Housing and the Big Society

The ILP is supporting a public meeting in London to launch two new pamphlets from Chartist, the magazine for democratic socialism, on housing and the Big Society.

The Politics of Housing Development in an Age of Austerity and The Big Society: The big con and the alternative will be launched in the Betty Boothroyd Room, in Portcullis House, Westminster, London SW1 on Wednesday 22nd February at 6.30pm.chartist_big_society cover

Speakers include Karen Buck, Labour MP for Westminster North and shadow education minister, plus pamphlet authors Duncan Bowie, Andy Gregg and Mike Davis.

In The Politics of Housing Development in an Age of Austerity, Duncan Bowie examines housing policy over 100 years and provides a powerful critique of new Labour and current coalition government policy.

Both an historian and an experienced housing and planning practitioner, he asks: why are we not building more homes, and with homelessness and overcrowding on the rise, why is there not more affordable social housing?

In The Big Society: The big con and the alternative, Andy Gregg and Mike Davis unmask the paradoxes of David Cameron’s flagship idea, one that keeps rearing its head although few people understand it, including Tories.

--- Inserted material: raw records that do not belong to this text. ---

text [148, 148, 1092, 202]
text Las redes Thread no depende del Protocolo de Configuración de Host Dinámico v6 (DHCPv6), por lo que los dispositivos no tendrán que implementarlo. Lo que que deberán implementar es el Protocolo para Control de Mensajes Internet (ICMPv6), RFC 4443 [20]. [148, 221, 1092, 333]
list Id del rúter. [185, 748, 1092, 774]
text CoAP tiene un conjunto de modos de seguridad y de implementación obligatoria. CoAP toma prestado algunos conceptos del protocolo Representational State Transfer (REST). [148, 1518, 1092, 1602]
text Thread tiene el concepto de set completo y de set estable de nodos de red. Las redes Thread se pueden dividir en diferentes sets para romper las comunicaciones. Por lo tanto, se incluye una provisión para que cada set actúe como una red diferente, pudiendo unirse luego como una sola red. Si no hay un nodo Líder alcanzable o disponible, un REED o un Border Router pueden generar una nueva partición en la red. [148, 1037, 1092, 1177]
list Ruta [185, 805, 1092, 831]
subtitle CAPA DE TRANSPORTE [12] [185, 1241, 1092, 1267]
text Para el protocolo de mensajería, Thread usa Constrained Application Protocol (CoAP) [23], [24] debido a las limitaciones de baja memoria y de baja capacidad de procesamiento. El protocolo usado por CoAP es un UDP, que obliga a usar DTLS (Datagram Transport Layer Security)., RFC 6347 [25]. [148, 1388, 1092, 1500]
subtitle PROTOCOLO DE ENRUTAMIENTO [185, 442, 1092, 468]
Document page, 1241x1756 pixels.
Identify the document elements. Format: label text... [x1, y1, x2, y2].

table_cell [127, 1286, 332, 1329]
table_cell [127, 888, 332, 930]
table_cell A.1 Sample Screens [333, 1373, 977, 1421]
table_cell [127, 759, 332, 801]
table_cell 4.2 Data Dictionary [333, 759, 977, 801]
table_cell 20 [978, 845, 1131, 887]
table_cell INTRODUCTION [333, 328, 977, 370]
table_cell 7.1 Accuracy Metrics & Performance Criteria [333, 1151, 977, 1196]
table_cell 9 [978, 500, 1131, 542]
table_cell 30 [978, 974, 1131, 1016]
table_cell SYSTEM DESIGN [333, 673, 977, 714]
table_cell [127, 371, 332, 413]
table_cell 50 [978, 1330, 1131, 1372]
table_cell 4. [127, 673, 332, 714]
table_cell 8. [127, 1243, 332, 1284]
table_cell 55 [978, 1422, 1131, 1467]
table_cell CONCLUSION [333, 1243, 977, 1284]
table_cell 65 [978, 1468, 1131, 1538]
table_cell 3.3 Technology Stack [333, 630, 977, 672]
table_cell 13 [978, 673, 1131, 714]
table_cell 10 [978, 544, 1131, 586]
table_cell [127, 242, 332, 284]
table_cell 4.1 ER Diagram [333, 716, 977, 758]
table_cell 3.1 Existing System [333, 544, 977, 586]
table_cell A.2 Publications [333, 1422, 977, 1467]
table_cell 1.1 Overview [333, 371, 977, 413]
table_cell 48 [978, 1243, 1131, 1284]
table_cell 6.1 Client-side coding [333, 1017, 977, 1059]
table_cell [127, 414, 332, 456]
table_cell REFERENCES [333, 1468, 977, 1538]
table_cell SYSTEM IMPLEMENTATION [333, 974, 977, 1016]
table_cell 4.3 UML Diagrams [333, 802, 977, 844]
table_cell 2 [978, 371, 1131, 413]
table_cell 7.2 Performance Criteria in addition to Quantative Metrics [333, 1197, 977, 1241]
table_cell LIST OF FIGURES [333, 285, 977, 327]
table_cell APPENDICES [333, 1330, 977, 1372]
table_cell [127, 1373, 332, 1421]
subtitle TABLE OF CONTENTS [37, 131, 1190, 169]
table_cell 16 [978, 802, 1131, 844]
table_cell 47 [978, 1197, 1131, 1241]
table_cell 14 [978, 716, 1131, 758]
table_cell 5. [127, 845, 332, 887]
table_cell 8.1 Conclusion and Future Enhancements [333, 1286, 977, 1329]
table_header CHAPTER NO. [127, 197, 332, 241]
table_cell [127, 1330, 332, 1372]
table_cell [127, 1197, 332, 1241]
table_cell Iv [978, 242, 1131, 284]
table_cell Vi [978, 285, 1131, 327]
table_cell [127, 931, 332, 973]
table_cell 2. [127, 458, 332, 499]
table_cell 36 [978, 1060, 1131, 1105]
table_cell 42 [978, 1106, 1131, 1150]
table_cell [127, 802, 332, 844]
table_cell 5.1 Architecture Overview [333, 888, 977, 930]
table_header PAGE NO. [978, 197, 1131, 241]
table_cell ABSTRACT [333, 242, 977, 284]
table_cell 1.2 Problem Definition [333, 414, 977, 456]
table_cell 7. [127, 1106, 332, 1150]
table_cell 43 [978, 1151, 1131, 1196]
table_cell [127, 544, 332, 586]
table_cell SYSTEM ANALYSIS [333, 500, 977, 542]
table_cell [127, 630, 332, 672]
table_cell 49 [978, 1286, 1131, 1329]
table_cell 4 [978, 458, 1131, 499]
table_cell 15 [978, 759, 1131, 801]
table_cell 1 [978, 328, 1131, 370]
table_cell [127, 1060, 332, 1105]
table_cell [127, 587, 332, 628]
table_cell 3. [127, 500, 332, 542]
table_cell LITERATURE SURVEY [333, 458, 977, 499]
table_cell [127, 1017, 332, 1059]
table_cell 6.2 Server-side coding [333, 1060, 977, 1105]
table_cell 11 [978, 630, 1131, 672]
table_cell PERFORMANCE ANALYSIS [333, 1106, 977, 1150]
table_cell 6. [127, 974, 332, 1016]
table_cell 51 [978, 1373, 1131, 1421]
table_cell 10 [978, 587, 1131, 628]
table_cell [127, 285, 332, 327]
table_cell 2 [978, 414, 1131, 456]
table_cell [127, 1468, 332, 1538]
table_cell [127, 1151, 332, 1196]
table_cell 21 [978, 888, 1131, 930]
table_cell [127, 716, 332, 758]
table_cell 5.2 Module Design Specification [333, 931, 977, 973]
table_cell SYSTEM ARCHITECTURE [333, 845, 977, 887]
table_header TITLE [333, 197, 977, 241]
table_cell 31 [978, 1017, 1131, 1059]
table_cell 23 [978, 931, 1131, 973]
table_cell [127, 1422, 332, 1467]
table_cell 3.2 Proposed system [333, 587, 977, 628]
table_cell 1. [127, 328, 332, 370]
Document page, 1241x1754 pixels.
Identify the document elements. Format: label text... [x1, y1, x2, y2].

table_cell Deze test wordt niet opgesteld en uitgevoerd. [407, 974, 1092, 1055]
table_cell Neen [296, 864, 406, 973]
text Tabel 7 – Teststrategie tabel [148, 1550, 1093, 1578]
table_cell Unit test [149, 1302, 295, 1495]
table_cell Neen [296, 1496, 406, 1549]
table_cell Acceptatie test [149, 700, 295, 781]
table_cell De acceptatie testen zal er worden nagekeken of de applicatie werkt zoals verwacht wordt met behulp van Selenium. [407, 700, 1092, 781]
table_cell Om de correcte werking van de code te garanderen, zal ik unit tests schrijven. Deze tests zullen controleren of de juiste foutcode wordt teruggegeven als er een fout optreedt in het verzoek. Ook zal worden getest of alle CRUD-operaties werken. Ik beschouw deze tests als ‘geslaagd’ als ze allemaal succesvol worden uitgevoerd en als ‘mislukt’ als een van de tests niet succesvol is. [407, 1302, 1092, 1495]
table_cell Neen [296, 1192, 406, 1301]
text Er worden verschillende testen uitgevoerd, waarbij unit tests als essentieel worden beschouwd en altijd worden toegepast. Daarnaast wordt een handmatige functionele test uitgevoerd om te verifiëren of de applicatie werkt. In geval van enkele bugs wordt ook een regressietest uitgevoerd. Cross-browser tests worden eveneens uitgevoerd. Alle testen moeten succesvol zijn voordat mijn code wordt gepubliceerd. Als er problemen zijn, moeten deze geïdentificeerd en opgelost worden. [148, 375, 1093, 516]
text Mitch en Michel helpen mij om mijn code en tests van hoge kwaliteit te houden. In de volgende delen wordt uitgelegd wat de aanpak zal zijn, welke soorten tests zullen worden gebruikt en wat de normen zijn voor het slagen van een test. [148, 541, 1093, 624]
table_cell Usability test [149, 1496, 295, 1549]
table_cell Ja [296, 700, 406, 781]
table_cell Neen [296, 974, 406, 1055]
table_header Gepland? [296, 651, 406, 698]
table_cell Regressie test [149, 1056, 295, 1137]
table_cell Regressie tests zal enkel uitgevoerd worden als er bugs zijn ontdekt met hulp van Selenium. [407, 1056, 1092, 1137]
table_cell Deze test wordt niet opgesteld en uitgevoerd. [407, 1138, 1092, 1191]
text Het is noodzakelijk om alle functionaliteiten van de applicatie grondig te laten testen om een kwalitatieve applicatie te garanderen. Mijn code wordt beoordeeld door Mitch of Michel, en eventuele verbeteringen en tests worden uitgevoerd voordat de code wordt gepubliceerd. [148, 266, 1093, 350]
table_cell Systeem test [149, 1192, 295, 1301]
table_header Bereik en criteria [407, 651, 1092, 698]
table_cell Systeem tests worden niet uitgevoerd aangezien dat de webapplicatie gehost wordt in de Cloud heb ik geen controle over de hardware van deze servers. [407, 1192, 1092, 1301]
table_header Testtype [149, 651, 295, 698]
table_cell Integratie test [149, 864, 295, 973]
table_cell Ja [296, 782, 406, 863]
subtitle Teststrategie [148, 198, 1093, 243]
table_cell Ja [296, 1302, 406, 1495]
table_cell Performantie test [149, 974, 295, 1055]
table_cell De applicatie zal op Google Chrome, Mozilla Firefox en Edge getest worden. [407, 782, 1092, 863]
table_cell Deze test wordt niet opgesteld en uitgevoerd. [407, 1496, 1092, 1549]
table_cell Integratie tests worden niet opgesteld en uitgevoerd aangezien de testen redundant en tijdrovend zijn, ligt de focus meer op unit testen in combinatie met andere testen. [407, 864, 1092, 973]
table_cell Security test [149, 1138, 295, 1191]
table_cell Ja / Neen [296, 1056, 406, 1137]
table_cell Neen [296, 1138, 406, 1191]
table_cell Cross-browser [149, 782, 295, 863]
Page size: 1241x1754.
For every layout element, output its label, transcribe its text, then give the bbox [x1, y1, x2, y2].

Gregg has been chief executive of a number of local, regional and national charities, while Davis worked as a teacher and education adviser for almost 40 years and is now editor of Chartist.

You can download the pamphlets here.

1 Comment

  1. Jonathan
    27 February 2012

    The Big Society pamphlet is right to try to engage with the idea in its own terms, but fails because it doesn’t appreciate the nature of the bureaucracy under New Labour, which replaced economic development in the North.

    For instance, it defends RDAs. But I think you’d find it hard to identify many businesses in the regions which really miss them.

    The Big Society can best be understood as a response to New Labour’s attempt to micromanage society through QUANGOs (whilst leaving big business to get on with it, bar a few attempts to restrict poor employment practices through the NMW, raising the bar on unfair dismissal awards and extending anti discrimination law). How it’s possible to explore its roots in Tory thinking without reference to Burke, Pitt and Wilberforce, I don’t know, particularly since Hague spent his time out of government writing a huge tome on his forenamesake (Pitt the younger).

    To challenge the Big Society, Labour need to promote tax transparency with a view to making significant tax cuts for small businesses that create decent jobs, encouraging the Trade Unions to play a role as a partner to small business helping them with training and employment policies. (as the Trade Council in the Rhondda did in the 90s).